ABOUT THIS TASK ->
Please reproduce the lines of the records below from the one holding "assign result=(op==PASS)?operand_2:result_temp_bypass;" through the one holding "X101600000Y-74930000D02*", inclusive, skipping all pictures.

-- -- --

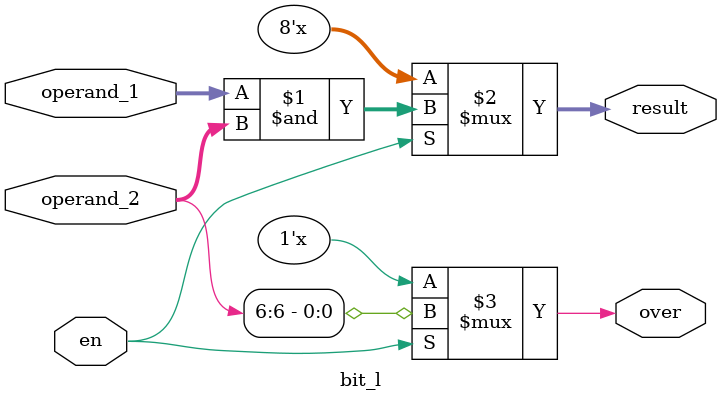
<source format=v>
`include "./alu/adder.v"                //please change the addresses accordingly
`include "./alu/l_shift.v"
`include "./alu/r_shift.v"

module alu(clk_1,clk_2,rst,op,accumulator,operand_2,status,result_out,status_out);
input wire clk_1,clk_2,rst;
input wire[3:0] op;
input wire[7:0] accumulator,operand_2,status;
output wire[7:0] result_out,status_out;

wire[7:0] result_temp_adder,result_temp_sub,status_out_temp_add,status_out_temp_sub,result_temp_bypass,
        result;

reg[7:0] alu_sel,operand;
reg[7:0] accumulator_buffer,result_buffer;

reg cin,sh_r;
always @(posedge rst ) begin
        accumulator_buffer<=0;
end

//status reg contents : carry zero interrput_disable decimal_mode break_cmd overflow negative

parameter ADD=0,ADC=1,SBC=2,AND=3,EOR=4,ORA=5,BIT=6,ASL=7,LSR=8,ROL=9,ROR=10,PASS=11;
parameter add=7'b0000001,L_shift=7'b0000010,R_shift=7'b0000100,AND_L=7'b0001000,EOR_L=7'b0010000,ORA_L=7'b0100000,BIT_L=7'b1000000;
always @(posedge clk_1) begin
        result_buffer<=result;
        if(!rst) begin
        case (op)
                ADD: begin
                        alu_sel=add;
                        cin=0;
                        sh_r=1'bx;
                end
                ADC: begin
                        alu_sel=add;
                        cin=status[7];
                        sh_r=1'bx;
                end
                SBC: begin
                        alu_sel=add;
                        cin=1'b1;
                        sh_r=1'bx;
                end
                AND: begin
                        alu_sel=AND_L;
                        cin=1'bx;
                        sh_r=1'bx;
                end
                EOR: begin
                        alu_sel=EOR_L;
                        cin=1'bx;
                        sh_r=1'bx;
                end
                ORA: begin
                        alu_sel=ORA_L;
                        cin=1'bx;
                        sh_r=1'bx;
                end
                BIT: begin
                        alu_sel=BIT_L;
                        cin=1'bx;
                        sh_r=1'bx;
                end
                ASL: begin
                        alu_sel=L_shift;
                        cin=status[7];
                        sh_r=1'b1;
                end
                LSR: begin
                        alu_sel=R_shift;
                        cin=status[7];
                        sh_r=1'b1;
                end
                ROL: begin
                        alu_sel=L_shift;
                        cin=status[7];
                        sh_r=1'b0;
                end
                ROR: begin
                        alu_sel=R_shift;
                        cin=status[7];
                        sh_r=1'b0;
                end
                default: begin
                alu_sel=0;
                cin=0;
                sh_r=1'bx;
                end
        endcase
        end
end
always @(posedge clk_2) begin
    if(!rst) begin
        accumulator_buffer<=accumulator;
        if(op==SBC) begin
                operand<=~operand_2;
        end
        else begin
                operand<=operand_2;
        end
    end
end

adder ad(accumulator_buffer,operand,cin,alu_sel[0],result_temp_adder,status_out_temp_add[7],status_out_temp_add[1]);
adder ads(result_temp_adder,~{7'd0,status[7]},1'b1,alu_sel[0],result_temp_sub,status_out_temp_sub[7],status_out_temp_sub[1]);
mux_2x1 #(8) ma1(alu_sel[0],!(op==SBC),result_temp_adder,result_temp_sub,result_temp_bypass);
mux_2x1 #(8) ma2(alu_sel[0],!(op==SBC),status_out_temp_add,status_out_temp_sub,status_out);
l_shift ls(alu_sel[1],sh_r,cin,operand,status_out[7],result_temp_bypass);
r_shift rs(alu_sel[2],sh_r,cin,operand,status_out[7],result_temp_bypass);
and_l an(alu_sel[3],accumulator_buffer,operand,result_temp_bypass);
eor_l er(alu_sel[4],accumulator_buffer,operand,result_temp_bypass);
ora_l ol(alu_sel[5],accumulator_buffer,operand,result_temp_bypass);
bit_l bt(alu_sel[6],accumulator_buffer,operand,result_temp_bypass,status_out[1]);

assign result=(op==PASS)?operand_2:result_temp_bypass;

assign status_out[6]=~(|result);
assign status_out[0]=result[7];
assign result_out=result_buffer;


endmodule




module and_l (
    en,operand_1,operand_2,result
);

input wire en;
input wire [7:0] operand_1,operand_2;
output wire[7:0] result;

assign result=en?operand_1&operand_2:8'hzz;
    
endmodule

module eor_l (
    en,operand_1,operand_2,result
);

input wire en;
input wire [7:0] operand_1,operand_2;
output wire[7:0] result;

assign result=en?operand_1^operand_2:8'hzz;
    
endmodule

module ora_l (
    en,operand_1,operand_2,result
);

input wire en;
input wire [7:0] operand_1,operand_2;
output wire[7:0] result;

assign result=en?operand_1|operand_2:8'hzz;
    
endmodule

module bit_l (
    en,operand_1,operand_2,result,over
);

input wire en;
input wire [7:0] operand_1,operand_2;
output wire[7:0] result;
output wire over;

assign result=en?operand_1&operand_2:8'hzz;
assign over=en?operand_2[6]:1'bz;
endmodule
</source>
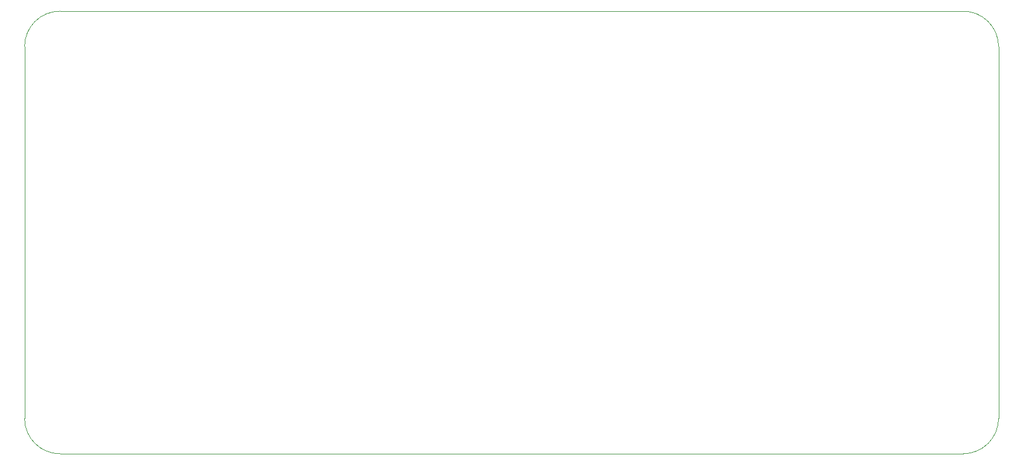
<source format=gbr>
%TF.GenerationSoftware,KiCad,Pcbnew,(5.1.8)-1*%
%TF.CreationDate,2022-08-22T14:52:20-04:00*%
%TF.ProjectId,SerialParser,53657269-616c-4506-9172-7365722e6b69,rev?*%
%TF.SameCoordinates,Original*%
%TF.FileFunction,Profile,NP*%
%FSLAX46Y46*%
G04 Gerber Fmt 4.6, Leading zero omitted, Abs format (unit mm)*
G04 Created by KiCad (PCBNEW (5.1.8)-1) date 2022-08-22 14:52:20*
%MOMM*%
%LPD*%
G01*
G04 APERTURE LIST*
%TA.AperFunction,Profile*%
%ADD10C,0.050000*%
%TD*%
G04 APERTURE END LIST*
D10*
X101600000Y-138430000D02*
G75*
G02*
X96520000Y-133350000I0J5080000D01*
G01*
X96520000Y-80010000D02*
G75*
G02*
X101600000Y-74930000I5080000J0D01*
G01*
X231140000Y-74930000D02*
G75*
G02*
X236220000Y-80010000I0J-5080000D01*
G01*
X236220000Y-133350000D02*
G75*
G02*
X231140000Y-138430000I-5080000J0D01*
G01*
X231140000Y-138430000D02*
X101600000Y-138430000D01*
X236220000Y-80010000D02*
X236220000Y-133350000D01*
X101600000Y-74930000D02*
X231140000Y-74930000D01*
X96520000Y-133350000D02*
X96520000Y-80010000D01*
M02*

</source>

-- -- --

SOLUTION FOR THIS TASK ->
assign result=(op==PASS)?operand_2:result_temp_bypass;

assign status_out[6]=~(|result);
assign status_out[0]=result[7];
assign result_out=result_buffer;


endmodule




module and_l (
    en,operand_1,operand_2,result
);

input wire en;
input wire [7:0] operand_1,operand_2;
output wire[7:0] result;

assign result=en?operand_1&operand_2:8'hzz;
    
endmodule

module eor_l (
    en,operand_1,operand_2,result
);

input wire en;
input wire [7:0] operand_1,operand_2;
output wire[7:0] result;

assign result=en?operand_1^operand_2:8'hzz;
    
endmodule

module ora_l (
    en,operand_1,operand_2,result
);

input wire en;
input wire [7:0] operand_1,operand_2;
output wire[7:0] result;

assign result=en?operand_1|operand_2:8'hzz;
    
endmodule

module bit_l (
    en,operand_1,operand_2,result,over
);

input wire en;
input wire [7:0] operand_1,operand_2;
output wire[7:0] result;
output wire over;

assign result=en?operand_1&operand_2:8'hzz;
assign over=en?operand_2[6]:1'bz;
endmodule
</source>
<source format=gbr>
%TF.GenerationSoftware,KiCad,Pcbnew,(5.1.8)-1*%
%TF.CreationDate,2022-08-22T14:52:20-04:00*%
%TF.ProjectId,SerialParser,53657269-616c-4506-9172-7365722e6b69,rev?*%
%TF.SameCoordinates,Original*%
%TF.FileFunction,Profile,NP*%
%FSLAX46Y46*%
G04 Gerber Fmt 4.6, Leading zero omitted, Abs format (unit mm)*
G04 Created by KiCad (PCBNEW (5.1.8)-1) date 2022-08-22 14:52:20*
%MOMM*%
%LPD*%
G01*
G04 APERTURE LIST*
%TA.AperFunction,Profile*%
%ADD10C,0.050000*%
%TD*%
G04 APERTURE END LIST*
D10*
X101600000Y-138430000D02*
G75*
G02*
X96520000Y-133350000I0J5080000D01*
G01*
X96520000Y-80010000D02*
G75*
G02*
X101600000Y-74930000I5080000J0D01*
G01*
X231140000Y-74930000D02*
G75*
G02*
X236220000Y-80010000I0J-5080000D01*
G01*
X236220000Y-133350000D02*
G75*
G02*
X231140000Y-138430000I-5080000J0D01*
G01*
X231140000Y-138430000D02*
X101600000Y-138430000D01*
X236220000Y-80010000D02*
X236220000Y-133350000D01*
X101600000Y-74930000D02*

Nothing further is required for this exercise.